Exercise details - Each line of the data below from the one holding "370 434 2838" to the one holding "571 175 31.08", inclusive, is to be reproduced exactly; no other line belongs in the answer.

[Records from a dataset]
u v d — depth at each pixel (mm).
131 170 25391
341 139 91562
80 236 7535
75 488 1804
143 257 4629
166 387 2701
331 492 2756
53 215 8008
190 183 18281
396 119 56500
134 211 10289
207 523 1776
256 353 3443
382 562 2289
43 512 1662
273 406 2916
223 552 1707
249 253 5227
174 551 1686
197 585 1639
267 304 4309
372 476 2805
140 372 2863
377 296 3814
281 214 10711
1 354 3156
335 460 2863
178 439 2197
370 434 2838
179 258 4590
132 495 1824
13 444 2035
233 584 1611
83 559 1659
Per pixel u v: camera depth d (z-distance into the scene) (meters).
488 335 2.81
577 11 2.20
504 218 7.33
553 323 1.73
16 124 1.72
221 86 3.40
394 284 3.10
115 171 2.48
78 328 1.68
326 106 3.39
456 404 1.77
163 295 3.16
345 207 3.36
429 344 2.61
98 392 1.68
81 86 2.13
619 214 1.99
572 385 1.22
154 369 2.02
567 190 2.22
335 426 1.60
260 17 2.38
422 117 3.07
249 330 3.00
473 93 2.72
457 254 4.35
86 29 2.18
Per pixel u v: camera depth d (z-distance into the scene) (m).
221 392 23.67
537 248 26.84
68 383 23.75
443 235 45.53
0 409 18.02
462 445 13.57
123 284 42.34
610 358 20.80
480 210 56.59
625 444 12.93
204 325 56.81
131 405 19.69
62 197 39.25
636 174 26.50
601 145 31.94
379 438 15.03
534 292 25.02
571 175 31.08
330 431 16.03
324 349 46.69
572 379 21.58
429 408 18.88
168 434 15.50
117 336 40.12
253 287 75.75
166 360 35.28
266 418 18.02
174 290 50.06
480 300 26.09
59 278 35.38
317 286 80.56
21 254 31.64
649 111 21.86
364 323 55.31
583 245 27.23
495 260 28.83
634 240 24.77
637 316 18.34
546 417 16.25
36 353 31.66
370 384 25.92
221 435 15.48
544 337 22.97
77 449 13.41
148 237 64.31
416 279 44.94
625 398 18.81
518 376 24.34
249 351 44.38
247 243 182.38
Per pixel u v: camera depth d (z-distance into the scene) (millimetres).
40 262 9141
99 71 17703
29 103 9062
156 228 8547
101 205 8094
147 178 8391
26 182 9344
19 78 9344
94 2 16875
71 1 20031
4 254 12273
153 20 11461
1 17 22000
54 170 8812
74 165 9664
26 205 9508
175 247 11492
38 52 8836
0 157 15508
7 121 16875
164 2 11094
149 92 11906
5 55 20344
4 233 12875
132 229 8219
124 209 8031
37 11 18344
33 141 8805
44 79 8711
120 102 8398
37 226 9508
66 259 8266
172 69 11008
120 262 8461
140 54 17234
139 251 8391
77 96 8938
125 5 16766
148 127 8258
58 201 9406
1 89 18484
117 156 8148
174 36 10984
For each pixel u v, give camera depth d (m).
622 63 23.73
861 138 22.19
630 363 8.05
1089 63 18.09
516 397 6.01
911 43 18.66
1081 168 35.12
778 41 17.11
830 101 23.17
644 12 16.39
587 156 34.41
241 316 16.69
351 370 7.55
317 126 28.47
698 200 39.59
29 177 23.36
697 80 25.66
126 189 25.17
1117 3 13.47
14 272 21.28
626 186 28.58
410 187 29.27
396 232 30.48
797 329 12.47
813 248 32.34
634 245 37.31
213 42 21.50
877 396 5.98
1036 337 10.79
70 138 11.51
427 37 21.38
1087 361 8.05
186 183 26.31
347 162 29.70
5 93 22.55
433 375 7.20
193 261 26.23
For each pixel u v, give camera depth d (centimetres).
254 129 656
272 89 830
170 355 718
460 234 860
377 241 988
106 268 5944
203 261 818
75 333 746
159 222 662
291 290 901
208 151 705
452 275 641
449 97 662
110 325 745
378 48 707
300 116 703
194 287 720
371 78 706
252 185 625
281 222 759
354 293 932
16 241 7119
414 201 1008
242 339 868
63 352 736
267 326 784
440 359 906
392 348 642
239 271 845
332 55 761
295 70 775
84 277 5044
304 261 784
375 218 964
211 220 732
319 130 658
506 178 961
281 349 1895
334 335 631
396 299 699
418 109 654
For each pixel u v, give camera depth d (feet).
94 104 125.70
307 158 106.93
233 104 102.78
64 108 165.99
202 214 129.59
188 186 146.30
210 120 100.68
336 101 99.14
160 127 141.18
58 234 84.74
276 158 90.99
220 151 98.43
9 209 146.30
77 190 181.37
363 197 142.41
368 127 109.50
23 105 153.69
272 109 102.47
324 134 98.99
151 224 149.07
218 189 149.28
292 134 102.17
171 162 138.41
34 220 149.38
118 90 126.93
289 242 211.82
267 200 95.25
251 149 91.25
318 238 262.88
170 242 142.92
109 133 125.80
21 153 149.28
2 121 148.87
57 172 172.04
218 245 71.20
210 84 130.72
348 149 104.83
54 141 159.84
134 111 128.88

Answer box -
370 434 2838
179 258 4590
132 495 1824
13 444 2035
233 584 1611
83 559 1659
Per pixel u v: camera depth d (z-distance into the scene) (meters).
488 335 2.81
577 11 2.20
504 218 7.33
553 323 1.73
16 124 1.72
221 86 3.40
394 284 3.10
115 171 2.48
78 328 1.68
326 106 3.39
456 404 1.77
163 295 3.16
345 207 3.36
429 344 2.61
98 392 1.68
81 86 2.13
619 214 1.99
572 385 1.22
154 369 2.02
567 190 2.22
335 426 1.60
260 17 2.38
422 117 3.07
249 330 3.00
473 93 2.72
457 254 4.35
86 29 2.18
Per pixel u v: camera depth d (z-distance into the scene) (m).
221 392 23.67
537 248 26.84
68 383 23.75
443 235 45.53
0 409 18.02
462 445 13.57
123 284 42.34
610 358 20.80
480 210 56.59
625 444 12.93
204 325 56.81
131 405 19.69
62 197 39.25
636 174 26.50
601 145 31.94
379 438 15.03
534 292 25.02
571 175 31.08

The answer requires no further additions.